The video shows KCPD Officer Newton pulling 25 year old Deja Stallings onto the ground, and kneeling on the woman’s back while trying to detain her. Stallings, who is 9 months pregnant, was taken to the hospital after the incident.
The incident sparked outrage among activists, who have protested against police brutality throughout the summer.
“Her baby is fighting for her life right now, she’s fighting for her life in the hospital because of Officer Newton,” said attorney and local activist Stacy Shaw.
Protesters arrived at city hall at 6 p.m. on Friday and stated they would not leave until Stallings “gets justice,” according to an Instagram post by the group, Black Rainbow.
The group published a list of demands on the same Instagram post, including the firing of Officer Newton, the firing of Chief of Police Rick Smith and the divestment of 50% of the KCPD budget into social services.
Organizers of the event brought official witnesses to be legal observers of the event and security to prevent agitators from harming any protesters.
Protesters played music on speakers during the beginning of the occupation, eventually turning it off due to worries that police would use the noise as an excuse to break up the demonstration.

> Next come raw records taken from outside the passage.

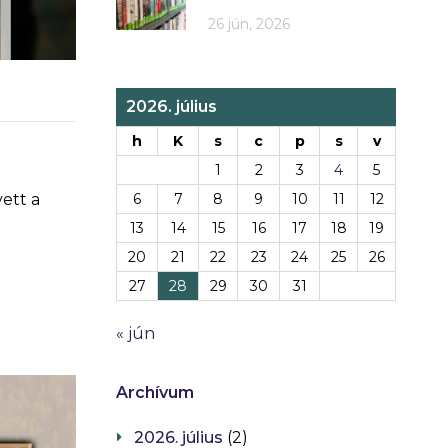
26 jún, 2026
2026. július
h
K
s
c
p
s
v
1
2
3
4
5
ett a
6
7
8
9
10
11
12
13
14
15
16
17
18
19
20
21
22
23
24
25
26
27
28
29
30
31
« jún
Archívum
2026. július
(2)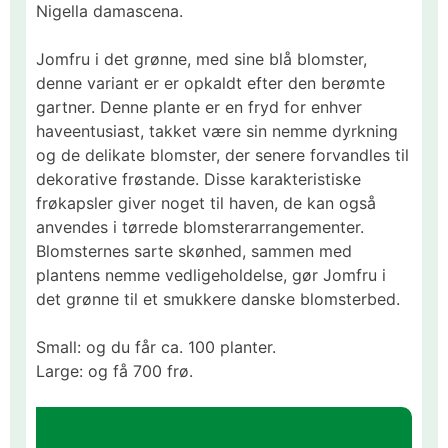
Nigella damascena.
Jomfru i det grønne, med sine blå blomster,
denne variant er er opkaldt efter den berømte
gartner. Denne plante er en fryd for enhver
haveentusiast, takket være sin nemme dyrkning
og de delikate blomster, der senere forvandles til
dekorative frøstande. Disse karakteristiske
frøkapsler giver noget til haven, de kan også
anvendes i tørrede blomsterarrangementer.
Blomsternes sarte skønhed, sammen med
plantens nemme vedligeholdelse, gør Jomfru i
det grønne til et smukkere danske blomsterbed.
Small: og du får ca. 100 planter.
Large: og få 700 frø.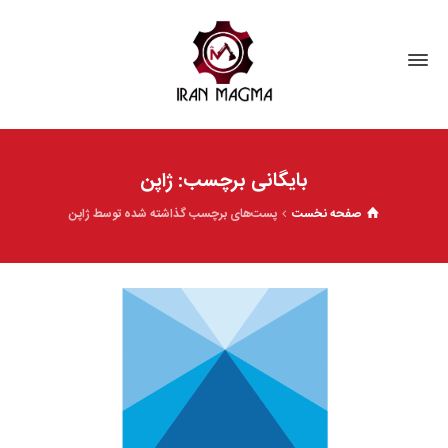
بایگانی برچسب: ژاپن
صفحه نخست
پست‌های برچسب گذاشته شده توسط ژاپن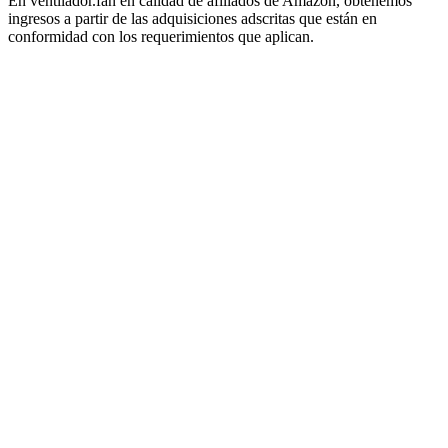
En ventilador.fan en calidad de afiliados de Amazon, obtenemos
ingresos a partir de las adquisiciones adscritas que están en
conformidad con los requerimientos que aplican.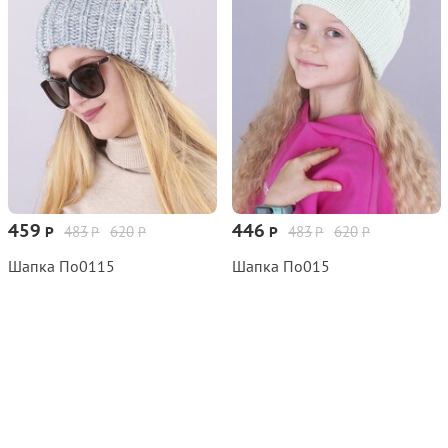
459
446
483
620
483
620
Р
Р
Р
Р
Р
Р
Шапка По0115
Шапка По015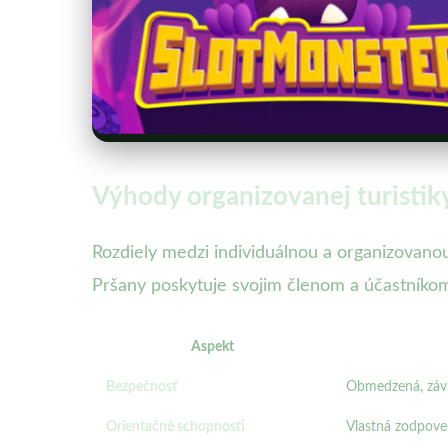
Výhody organizovanej turistiky
Rozdiely medzi individuálnou a organizovanou 
Pršany poskytuje svojim členom a účastníkom
Aspekt
Bezpečnosť
Obmedzená, závis
Orientačné schopnosti
Vlastná zodpoved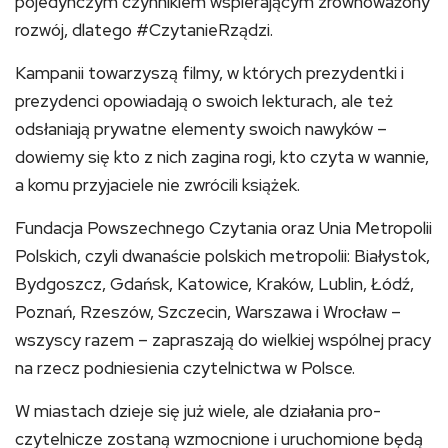
pojedynczym czynnikiem wspierającym zrównoważony
rozwój, dlatego #CzytanieRządzi.
Kampanii towarzyszą filmy, w których prezydentki i
prezydenci opowiadają o swoich lekturach, ale też
odsłaniają prywatne elementy swoich nawyków –
dowiemy się kto z nich zagina rogi, kto czyta w wannie,
a komu przyjaciele nie zwrócili książek.
Fundacja Powszechnego Czytania oraz Unia Metropolii
Polskich, czyli dwanaście polskich metropolii: Białystok,
Bydgoszcz, Gdańsk, Katowice, Kraków, Lublin, Łódź,
Poznań, Rzeszów, Szczecin, Warszawa i Wrocław –
wszyscy razem – zapraszają do wielkiej wspólnej pracy
na rzecz podniesienia czytelnictwa w Polsce.
W miastach dzieje się już wiele, ale działania pro-
czytelnicze zostaną wzmocnione i uruchomione będą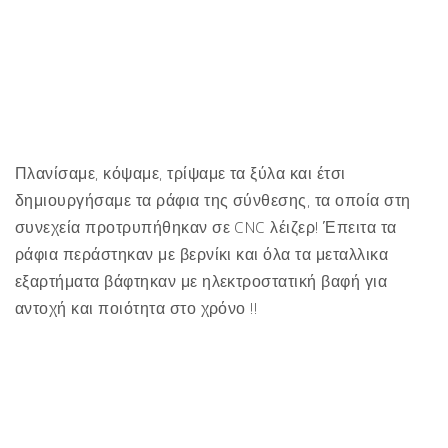
Πλανίσαμε, κόψαμε, τρίψαμε τα ξύλα και έτσι
δημιουργήσαμε τα ράφια της σύνθεσης, τα οποία στη
συνεχεία προτρυπήθηκαν σε CNC λέιζερ! Έπειτα τα
ράφια περάστηκαν με βερνίκι και όλα τα μεταλλικα
εξαρτήματα βάφτηκαν με ηλεκτροστατική βαφή για
αντοχή και ποιότητα στο χρόνο !!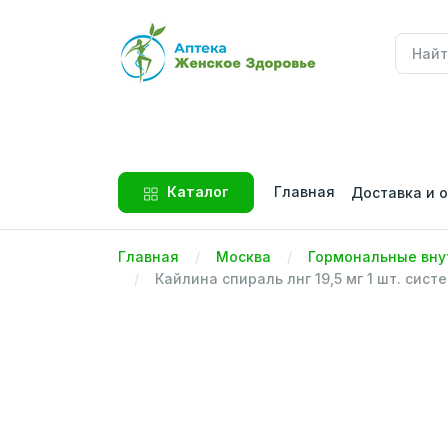
Главная
Каталог
Доставка и 
Главная
Москва
Гормональные вну
Кайлина спираль лнг 19,5 мг 1 шт. си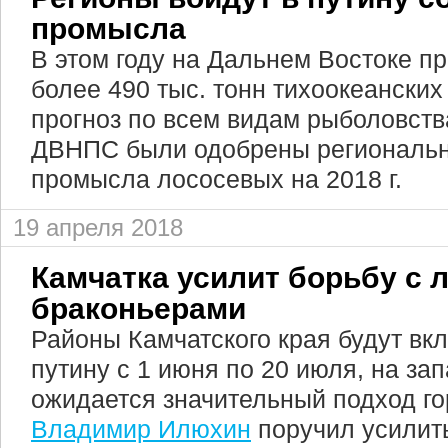
промысла
В этом году на Дальнем Востоке п
более 490 тыс. тонн тихоокеанских
прогноз по всем видам рыболовств
ДВНПС были одобрены региональн
промысла лососевых на 2018 г.
19 апреля 2018
Камчатка усилит борьбу с
браконьерами
Районы Камчатского края будут вк
путину с 1 июня по 20 июля, на з
ожидается значительный подход го
Владимир Илюхин
поручил усилить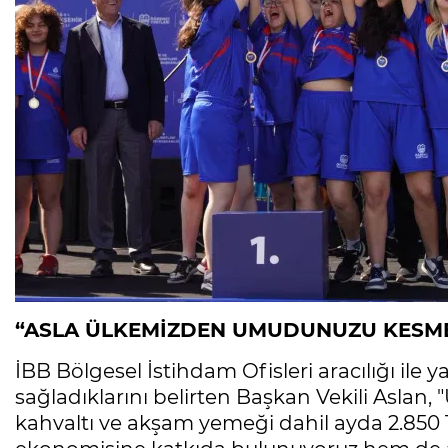
“ASLA ÜLKEMİZDEN UMUDUNUZU KESM
İBB Bölgesel İstihdam Ofisleri aracılığı ile y
sağladıklarını belirten Başkan Vekili Aslan,
kahvaltı ve akşam yemeği dahil ayda 2.850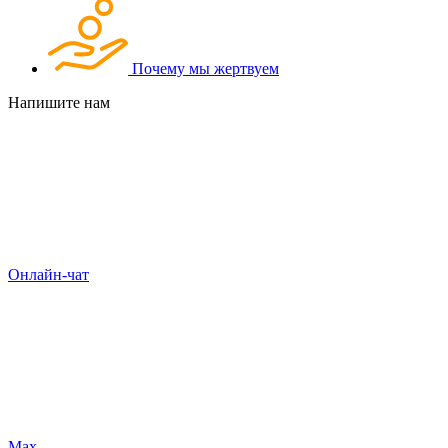
Почему мы жертвуем
Напишите нам
Онлайн-чат
Max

Protesters set up tents and organized sleeping shifts late Friday night, so there would always be some people awake. At 2 a.m., rain and cold wind forced most of the protesters into the tents.
Police woke protesters early Saturday morning and ordered them to immediately pack their things and leave city hall property. Police forced protesters to move their tents multiple times.
“We were asleep. We have not violated any laws, no noise ordinances. We have cleaned up the area in city hall where there was trash before we got in,” Shaw said. “The police officers are intentionally terrorizing us so that we’ll stop protesting.”
Later that morning, Mayor Quinton Lucas spoke with protesters, ensuring their right to assemble on city hall property.
“You can continue to stay and protest — it’s a first amendment right — on city hall property,” Lucas said. “You should not be bothered if you stay on city hall property, if you protest in the same way you have for the past, I believe, 12 hours.”
Lucas then added that protesters can continue the occupation indefinitely “barring any city council action.”
Immediately after, Lucas walked back to the KCPD Headquarters, while protesters called for the mayor to call a vote to fire Smith, chanting “Quinton Lucas call the vote.”
The occupation is ongoing as of Oct. 4.